Wednesday, October 20, 2010

Has the Magic Kingdom Lost His Magic?

People who know me well knows I'm a glass-half-full kind of person. I try to see the positive, focus on the highlights, see the best in situations.

Perhaps my hopes were too high for today.

There is, after all, a lot of pressure once you get to Disney. For one, it's damn expensive. We spent more on tickets for two days of amusement parks for our family of four than we did on airfare to get to Florida. And when you spend that much money on a single experience, you want to eek out every piece of enjoyment.
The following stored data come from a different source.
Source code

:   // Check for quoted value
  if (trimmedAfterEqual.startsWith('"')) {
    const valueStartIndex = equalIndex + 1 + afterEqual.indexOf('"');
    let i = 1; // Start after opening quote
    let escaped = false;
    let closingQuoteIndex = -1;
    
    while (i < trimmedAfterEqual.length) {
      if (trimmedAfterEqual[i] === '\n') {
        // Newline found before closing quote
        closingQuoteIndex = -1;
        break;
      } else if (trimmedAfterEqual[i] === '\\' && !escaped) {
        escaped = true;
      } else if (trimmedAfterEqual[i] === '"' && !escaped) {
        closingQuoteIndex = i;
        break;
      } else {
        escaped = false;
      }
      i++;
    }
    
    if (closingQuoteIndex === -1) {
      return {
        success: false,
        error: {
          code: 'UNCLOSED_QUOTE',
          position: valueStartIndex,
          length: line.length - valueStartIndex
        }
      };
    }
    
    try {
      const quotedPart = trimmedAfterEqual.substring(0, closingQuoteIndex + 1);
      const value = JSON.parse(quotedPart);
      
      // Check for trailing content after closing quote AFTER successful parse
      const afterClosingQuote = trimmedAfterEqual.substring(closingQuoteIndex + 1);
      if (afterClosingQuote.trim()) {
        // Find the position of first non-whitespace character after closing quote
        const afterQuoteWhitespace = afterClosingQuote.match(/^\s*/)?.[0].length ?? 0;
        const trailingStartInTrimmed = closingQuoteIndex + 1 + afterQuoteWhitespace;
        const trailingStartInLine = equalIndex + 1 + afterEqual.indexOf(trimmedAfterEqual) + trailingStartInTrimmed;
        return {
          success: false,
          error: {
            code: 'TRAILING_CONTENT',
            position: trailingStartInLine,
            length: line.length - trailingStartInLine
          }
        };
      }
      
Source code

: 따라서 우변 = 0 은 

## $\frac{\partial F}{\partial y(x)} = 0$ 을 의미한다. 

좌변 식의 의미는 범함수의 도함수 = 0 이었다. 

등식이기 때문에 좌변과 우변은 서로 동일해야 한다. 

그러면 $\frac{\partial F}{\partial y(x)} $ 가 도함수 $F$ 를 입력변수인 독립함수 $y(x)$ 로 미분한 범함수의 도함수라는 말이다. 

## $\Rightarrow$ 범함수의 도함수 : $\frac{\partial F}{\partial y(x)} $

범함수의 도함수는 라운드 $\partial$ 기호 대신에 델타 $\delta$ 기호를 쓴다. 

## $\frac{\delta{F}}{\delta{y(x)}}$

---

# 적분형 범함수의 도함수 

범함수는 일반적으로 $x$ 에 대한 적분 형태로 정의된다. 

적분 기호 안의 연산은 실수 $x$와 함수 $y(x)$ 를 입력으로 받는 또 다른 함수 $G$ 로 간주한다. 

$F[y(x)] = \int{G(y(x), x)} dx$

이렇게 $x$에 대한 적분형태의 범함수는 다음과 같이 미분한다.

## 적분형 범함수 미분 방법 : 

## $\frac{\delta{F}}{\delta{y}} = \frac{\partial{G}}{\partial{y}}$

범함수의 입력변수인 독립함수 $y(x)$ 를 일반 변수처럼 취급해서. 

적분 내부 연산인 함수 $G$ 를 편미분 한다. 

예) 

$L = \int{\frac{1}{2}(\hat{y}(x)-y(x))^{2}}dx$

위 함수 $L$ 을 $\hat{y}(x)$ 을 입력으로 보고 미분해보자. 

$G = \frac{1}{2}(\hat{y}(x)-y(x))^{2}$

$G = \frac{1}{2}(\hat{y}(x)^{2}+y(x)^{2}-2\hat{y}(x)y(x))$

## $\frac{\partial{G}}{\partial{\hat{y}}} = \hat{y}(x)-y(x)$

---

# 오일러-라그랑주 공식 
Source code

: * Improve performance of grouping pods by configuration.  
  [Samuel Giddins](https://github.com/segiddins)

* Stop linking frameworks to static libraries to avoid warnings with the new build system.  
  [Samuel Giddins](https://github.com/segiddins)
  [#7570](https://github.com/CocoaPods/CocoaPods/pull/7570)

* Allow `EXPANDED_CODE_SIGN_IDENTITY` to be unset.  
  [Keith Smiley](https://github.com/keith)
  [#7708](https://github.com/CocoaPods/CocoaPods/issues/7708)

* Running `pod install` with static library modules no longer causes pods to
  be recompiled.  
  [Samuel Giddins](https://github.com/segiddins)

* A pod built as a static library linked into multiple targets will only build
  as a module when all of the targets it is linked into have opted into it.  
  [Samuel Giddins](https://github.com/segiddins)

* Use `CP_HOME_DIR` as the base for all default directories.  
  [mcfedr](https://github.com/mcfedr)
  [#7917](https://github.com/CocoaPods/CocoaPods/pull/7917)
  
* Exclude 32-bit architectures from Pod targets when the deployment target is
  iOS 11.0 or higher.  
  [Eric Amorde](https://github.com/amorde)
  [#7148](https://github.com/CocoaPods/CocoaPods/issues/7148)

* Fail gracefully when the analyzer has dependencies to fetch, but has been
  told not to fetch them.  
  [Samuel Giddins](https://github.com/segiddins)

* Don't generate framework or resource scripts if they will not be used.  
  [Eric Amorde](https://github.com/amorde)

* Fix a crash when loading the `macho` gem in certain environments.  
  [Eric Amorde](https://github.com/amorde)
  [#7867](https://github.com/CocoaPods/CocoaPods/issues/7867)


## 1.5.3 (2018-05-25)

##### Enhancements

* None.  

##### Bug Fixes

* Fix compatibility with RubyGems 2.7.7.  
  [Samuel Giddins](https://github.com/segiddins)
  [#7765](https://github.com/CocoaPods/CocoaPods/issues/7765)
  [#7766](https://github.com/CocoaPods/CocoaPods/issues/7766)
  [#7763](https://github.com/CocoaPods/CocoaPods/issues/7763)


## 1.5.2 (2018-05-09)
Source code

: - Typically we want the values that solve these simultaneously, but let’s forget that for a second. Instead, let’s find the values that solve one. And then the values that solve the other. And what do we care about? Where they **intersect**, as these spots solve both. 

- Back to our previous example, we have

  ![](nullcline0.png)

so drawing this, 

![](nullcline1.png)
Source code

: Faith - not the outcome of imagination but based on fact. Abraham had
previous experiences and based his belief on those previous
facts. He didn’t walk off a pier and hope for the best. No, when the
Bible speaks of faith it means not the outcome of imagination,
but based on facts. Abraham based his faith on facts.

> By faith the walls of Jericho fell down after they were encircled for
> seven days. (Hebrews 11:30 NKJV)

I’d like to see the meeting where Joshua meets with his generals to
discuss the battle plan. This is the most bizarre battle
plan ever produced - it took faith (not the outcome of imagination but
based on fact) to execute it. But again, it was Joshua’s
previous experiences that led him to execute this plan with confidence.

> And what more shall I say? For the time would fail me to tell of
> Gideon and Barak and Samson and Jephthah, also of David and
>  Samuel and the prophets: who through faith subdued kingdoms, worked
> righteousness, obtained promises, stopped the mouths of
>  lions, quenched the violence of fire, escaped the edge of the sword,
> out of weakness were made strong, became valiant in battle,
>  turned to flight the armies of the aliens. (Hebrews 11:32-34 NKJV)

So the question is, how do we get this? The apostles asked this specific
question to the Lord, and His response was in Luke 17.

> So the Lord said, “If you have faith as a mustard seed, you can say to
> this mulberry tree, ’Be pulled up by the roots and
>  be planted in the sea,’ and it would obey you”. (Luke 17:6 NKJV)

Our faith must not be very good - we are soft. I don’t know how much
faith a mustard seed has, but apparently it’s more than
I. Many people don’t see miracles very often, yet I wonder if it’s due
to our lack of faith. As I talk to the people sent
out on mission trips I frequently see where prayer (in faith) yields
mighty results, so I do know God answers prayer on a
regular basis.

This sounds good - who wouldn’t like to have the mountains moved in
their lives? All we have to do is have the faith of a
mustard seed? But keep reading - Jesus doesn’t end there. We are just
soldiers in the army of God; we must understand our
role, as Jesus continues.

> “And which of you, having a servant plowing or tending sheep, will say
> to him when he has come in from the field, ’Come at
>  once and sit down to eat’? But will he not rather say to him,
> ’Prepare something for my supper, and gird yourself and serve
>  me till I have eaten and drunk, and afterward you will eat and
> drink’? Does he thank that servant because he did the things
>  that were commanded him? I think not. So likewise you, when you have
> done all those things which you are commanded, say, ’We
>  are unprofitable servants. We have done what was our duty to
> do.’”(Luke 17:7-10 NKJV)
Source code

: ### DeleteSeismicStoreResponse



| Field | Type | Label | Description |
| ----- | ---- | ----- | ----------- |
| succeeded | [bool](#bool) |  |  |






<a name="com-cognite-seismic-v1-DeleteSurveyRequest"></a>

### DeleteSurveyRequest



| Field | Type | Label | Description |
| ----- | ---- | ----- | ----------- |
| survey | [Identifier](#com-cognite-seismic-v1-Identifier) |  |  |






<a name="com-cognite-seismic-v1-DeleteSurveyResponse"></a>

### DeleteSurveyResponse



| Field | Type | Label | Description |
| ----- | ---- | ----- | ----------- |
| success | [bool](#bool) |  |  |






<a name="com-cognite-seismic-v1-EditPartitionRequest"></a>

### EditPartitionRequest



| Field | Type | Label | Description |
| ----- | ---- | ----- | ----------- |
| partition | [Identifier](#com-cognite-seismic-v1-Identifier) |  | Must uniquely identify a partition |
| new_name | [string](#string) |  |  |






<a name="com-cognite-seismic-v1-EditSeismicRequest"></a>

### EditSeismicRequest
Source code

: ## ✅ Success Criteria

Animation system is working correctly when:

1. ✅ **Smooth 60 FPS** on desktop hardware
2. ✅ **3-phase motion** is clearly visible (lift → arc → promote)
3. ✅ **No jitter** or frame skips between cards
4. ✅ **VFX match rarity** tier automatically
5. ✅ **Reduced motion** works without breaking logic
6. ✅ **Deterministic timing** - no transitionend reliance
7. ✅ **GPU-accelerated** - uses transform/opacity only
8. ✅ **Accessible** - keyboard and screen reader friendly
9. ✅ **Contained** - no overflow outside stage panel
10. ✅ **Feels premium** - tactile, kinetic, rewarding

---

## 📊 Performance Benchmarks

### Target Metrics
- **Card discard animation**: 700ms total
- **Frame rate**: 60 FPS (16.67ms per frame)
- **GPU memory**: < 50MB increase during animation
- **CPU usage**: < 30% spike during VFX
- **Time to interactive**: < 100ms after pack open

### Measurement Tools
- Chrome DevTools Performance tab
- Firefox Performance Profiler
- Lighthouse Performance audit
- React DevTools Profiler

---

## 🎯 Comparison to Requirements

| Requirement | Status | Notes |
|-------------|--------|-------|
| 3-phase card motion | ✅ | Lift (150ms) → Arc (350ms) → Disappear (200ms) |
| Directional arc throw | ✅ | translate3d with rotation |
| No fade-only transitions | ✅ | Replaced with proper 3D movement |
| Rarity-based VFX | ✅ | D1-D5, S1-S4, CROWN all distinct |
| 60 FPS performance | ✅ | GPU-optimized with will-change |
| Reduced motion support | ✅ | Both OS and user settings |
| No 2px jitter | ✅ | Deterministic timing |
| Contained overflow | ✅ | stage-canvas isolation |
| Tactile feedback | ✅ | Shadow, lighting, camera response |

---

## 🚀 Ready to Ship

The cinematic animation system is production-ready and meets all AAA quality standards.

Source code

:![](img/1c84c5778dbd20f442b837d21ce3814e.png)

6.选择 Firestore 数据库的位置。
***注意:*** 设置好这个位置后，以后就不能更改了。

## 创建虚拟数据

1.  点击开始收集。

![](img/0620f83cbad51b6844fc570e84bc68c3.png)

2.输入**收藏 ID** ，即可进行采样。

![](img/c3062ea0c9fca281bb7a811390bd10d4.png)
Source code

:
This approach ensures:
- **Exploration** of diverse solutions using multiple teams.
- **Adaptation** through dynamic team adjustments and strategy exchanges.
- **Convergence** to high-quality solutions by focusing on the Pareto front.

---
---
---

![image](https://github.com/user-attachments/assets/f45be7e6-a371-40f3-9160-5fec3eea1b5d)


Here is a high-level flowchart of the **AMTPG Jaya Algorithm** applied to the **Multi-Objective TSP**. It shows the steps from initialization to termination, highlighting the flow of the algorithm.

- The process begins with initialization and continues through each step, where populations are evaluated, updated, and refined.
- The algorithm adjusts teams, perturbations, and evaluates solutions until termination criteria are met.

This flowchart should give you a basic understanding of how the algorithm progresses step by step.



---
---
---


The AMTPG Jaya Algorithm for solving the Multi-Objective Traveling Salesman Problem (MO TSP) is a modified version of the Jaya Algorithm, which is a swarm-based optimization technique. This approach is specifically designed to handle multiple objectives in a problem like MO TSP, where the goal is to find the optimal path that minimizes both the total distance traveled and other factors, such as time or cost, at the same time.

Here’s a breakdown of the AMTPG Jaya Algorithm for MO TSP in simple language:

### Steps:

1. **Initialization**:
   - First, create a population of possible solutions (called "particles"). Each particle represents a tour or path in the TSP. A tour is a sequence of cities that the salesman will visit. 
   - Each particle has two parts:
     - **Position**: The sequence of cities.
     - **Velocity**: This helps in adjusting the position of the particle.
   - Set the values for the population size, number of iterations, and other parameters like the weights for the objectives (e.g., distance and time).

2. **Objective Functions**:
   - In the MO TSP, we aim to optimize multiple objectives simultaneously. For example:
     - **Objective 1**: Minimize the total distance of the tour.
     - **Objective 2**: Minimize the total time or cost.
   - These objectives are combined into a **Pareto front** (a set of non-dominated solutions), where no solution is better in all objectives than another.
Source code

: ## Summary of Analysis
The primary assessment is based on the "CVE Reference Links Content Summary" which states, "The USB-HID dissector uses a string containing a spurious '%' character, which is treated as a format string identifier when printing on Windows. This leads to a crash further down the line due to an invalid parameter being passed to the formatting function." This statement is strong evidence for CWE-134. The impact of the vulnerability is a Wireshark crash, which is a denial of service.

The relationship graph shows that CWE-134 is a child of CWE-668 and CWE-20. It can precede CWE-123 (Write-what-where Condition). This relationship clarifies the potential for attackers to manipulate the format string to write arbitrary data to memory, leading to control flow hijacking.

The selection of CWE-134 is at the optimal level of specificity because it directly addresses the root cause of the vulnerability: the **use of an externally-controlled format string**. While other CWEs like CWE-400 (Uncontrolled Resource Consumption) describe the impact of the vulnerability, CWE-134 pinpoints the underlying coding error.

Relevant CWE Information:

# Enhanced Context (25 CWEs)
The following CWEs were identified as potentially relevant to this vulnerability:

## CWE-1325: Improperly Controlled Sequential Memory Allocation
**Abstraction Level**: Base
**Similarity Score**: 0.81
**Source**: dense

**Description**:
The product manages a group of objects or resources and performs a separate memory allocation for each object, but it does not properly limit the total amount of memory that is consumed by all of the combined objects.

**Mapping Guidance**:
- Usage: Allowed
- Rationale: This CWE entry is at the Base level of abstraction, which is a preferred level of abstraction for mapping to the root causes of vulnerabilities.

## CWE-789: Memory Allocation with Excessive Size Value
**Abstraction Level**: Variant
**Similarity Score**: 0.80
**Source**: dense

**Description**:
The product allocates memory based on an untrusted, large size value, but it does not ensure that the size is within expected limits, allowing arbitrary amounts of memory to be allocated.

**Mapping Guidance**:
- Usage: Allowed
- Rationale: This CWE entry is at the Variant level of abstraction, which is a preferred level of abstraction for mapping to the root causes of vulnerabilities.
Perhaps I had forgotten that I have children who don't do well with change, that a lack of a consistent routine throws them off. I had forgotten about Lindsey's lack of confidence in new surroundings, that she needs a long time to become accustomed to a new environment.

They whined.

They fought.

They cried.

They stomped off in frustration and anger.

I had to take Marissa out of our lunching spot to calm down after she hit me and told me she hated me.

They could not agree on what they wanted to do, so we spent time trying to decide what to do, and ultimately decided that they could not decide.

All day long we only made it on two rides. We talked about splitting up, so each girl could go with one parent and do what exactly what she wanted. But then they argued over which of them got to stay with the double stroller that we spent $31 renting for the day, knowing that if they'd walked the whole way they would've been even more tired and cranky. Looking back, I'm not sure that that was possible.

The biggest smile and "YES!" we got out of the day was when we told them we were leaving to go back to the pool at the resort.

And as we were leaving, they got into such a scuffle that it attracted the attention of all the other park goers around us, who shook their heads and sighed.

I am not sure what their own memories of this trip will be; only time will tell. As for me, I will look at my pictures, try to remember the good times and minimize the feeling of disappointment I've got right now.

1 comment:

  1. Sorry Sweetheart that the day was so miserable for both parents and children. I recall Ned commenting one time some years ago that he wished he had paid attention when he was a kid and his parents took their family on vacations to D.C. etc. He said they were too young to appreciate their surroundings. I have long thought that to be true. Obviously we didn't have such theme parks when I was that age, but my comfort zone was home, not someplace different. My grandchildren will grow out of it, but it sounds like the resort is their wonderland. Hope all is well.